Criação de antibióticos fortes é muito lenta

Natali_CCM - 20 de setembro de 2017 - 09:55

Criação de antibióticos fortes é muito lenta

Bactérias com alta resistência à medicação tradicional só crescem e mortes aumentam também

(CCM SAÚDE) — O número de bactérias super resistentes só aumenta em todo o mundo, mas a velocidade com a qual os antibióticos são reformulados não segue esse ritmo, segundo um relatório publicado pela Organização Mundial da Saúde (OMS).



O órgão afirma que a pesquisa de novos medicamentos está atrasada, mas o número de mortes provocadas por doenças relacionadas às superbactérias não para de crescer.

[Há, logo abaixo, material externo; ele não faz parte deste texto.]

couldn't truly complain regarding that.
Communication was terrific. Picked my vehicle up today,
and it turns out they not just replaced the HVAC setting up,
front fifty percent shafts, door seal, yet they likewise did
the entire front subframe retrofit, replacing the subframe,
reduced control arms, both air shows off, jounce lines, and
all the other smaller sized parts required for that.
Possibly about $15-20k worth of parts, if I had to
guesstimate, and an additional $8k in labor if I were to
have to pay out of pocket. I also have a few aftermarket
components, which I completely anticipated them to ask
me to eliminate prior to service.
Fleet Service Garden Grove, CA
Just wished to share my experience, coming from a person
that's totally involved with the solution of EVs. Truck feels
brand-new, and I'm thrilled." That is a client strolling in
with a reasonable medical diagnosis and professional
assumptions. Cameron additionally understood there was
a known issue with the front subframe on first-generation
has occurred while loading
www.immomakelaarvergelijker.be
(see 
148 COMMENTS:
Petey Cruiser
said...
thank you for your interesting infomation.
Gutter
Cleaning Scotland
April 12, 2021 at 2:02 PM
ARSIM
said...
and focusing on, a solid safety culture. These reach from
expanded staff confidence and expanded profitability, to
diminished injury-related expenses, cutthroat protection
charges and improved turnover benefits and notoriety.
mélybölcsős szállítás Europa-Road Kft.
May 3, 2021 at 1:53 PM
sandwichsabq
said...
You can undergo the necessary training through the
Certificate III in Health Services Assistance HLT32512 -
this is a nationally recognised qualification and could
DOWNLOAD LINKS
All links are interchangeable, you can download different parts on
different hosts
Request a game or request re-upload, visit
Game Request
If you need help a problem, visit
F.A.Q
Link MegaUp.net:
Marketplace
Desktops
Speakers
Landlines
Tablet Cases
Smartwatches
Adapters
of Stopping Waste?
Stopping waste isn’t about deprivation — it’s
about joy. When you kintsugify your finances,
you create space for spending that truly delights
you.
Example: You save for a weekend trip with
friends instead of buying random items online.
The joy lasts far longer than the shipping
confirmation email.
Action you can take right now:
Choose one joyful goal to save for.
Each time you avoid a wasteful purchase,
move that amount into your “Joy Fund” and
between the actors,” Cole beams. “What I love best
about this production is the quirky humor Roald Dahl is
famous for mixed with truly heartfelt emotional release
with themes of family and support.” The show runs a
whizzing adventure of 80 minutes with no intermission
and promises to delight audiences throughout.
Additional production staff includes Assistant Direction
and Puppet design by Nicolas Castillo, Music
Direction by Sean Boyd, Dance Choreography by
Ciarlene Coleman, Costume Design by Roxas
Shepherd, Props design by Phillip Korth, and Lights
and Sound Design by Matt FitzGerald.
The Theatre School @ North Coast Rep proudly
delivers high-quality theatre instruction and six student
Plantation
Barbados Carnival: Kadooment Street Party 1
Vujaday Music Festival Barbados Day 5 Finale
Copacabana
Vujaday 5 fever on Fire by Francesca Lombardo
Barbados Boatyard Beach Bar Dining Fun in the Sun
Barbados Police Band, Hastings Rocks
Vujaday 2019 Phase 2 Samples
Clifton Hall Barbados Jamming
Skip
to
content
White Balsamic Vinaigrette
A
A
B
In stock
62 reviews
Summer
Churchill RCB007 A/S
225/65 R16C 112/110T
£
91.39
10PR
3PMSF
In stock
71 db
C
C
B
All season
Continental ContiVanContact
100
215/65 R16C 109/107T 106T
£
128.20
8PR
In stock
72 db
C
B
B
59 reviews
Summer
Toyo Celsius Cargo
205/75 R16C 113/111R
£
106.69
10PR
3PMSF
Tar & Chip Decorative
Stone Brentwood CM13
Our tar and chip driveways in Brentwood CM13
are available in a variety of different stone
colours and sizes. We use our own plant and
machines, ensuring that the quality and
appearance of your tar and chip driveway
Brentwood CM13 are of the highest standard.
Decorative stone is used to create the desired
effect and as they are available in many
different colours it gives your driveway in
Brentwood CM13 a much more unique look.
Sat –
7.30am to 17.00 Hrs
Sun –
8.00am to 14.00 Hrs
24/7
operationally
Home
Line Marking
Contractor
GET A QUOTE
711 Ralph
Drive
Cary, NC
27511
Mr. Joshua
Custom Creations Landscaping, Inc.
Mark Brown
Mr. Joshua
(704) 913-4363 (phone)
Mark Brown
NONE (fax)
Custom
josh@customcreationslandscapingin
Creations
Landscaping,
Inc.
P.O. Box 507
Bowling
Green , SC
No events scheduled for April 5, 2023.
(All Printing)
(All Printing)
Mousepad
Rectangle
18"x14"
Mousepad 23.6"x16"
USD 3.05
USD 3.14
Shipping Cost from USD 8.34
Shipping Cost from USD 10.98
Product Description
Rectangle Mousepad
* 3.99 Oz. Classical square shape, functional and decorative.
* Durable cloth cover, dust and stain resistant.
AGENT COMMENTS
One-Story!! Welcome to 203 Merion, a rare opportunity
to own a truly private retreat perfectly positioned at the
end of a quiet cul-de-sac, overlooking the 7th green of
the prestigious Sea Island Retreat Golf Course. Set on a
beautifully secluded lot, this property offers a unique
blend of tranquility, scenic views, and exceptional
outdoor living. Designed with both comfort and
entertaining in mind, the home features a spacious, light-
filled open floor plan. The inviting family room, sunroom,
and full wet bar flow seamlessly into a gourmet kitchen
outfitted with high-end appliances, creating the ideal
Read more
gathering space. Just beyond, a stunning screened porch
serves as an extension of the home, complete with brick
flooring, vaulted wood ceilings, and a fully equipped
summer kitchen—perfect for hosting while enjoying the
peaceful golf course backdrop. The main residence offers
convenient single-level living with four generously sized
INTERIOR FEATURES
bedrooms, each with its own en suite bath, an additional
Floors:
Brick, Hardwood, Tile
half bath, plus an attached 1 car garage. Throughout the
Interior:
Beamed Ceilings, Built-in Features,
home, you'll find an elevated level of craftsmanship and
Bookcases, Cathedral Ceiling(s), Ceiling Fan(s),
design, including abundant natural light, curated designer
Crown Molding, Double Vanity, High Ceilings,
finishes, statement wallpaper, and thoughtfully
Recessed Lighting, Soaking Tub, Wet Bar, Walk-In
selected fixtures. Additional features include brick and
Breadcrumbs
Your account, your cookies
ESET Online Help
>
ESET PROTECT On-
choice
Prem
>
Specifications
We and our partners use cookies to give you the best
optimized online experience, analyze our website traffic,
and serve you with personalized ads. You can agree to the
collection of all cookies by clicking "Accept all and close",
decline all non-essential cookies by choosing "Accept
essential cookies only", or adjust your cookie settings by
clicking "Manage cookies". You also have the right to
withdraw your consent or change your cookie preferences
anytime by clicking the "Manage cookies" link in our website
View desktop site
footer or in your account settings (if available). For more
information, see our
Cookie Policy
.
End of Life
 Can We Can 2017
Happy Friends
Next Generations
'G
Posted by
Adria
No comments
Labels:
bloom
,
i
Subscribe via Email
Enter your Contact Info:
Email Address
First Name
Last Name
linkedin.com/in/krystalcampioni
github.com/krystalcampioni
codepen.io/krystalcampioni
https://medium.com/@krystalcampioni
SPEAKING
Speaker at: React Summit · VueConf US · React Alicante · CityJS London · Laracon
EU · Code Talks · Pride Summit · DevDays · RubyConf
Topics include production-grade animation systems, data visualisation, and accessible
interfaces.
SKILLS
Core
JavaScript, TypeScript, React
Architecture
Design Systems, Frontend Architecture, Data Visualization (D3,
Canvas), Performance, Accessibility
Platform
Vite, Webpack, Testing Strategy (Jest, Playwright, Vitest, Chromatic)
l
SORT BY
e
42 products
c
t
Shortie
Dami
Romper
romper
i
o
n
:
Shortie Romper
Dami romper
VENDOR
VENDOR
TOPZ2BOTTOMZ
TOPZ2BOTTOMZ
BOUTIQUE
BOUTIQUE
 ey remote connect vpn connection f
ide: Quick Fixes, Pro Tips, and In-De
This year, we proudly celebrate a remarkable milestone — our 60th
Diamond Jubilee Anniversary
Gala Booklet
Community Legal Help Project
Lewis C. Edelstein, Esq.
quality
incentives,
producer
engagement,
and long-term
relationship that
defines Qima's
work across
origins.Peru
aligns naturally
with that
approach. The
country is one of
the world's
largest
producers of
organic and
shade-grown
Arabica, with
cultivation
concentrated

Denominado 'Antibacterial agents in clinical development — an analysis of the antibacterial clinical development pipeline, including Mycobacterium tuberculosis' (Agentes antibacterianos em desenvolvimento clínico — uma análise do desenvolvimento clínico em andamento, incluindo Mycobacterium tuberculosis), o estudo indica que apenas a tuberculose com forte resistência aos antibióticos tradicionais mata 250 mil pessoas por ano no mundo.

Para a agência internacional de saúde, dentre os 51 tipos de antibióticos disponíveis atualmente no mercado, apenas oito são considerados inovadores e com potencial de combater as superbactérias, algo muito preocupante.

"A resistência antimicrobiana é uma emergência de saúde global que vai comprometer seriamente o progresso da medicina moderna", diz Tedros Adhanom, diretor-geral da OMS, em comunicado. "Há necessidade urgente de mais investimento em pesquisa para infecções resistentes a antibióticos, incluindo tuberculose, ou seremos forçados a voltar ao tempo em que as pessoas temiam infecções comuns e arriscavam suas vidas em pequenas cirurgias", alertou.

Há diversos fatores que contribuem para que as bactérias fiquem mais resistentes. O mau uso dos antibióticos e a prescrição abusiva deles são as duas principais causas. Por isso, no Brasil, eles só podem ser comprados com receita médica.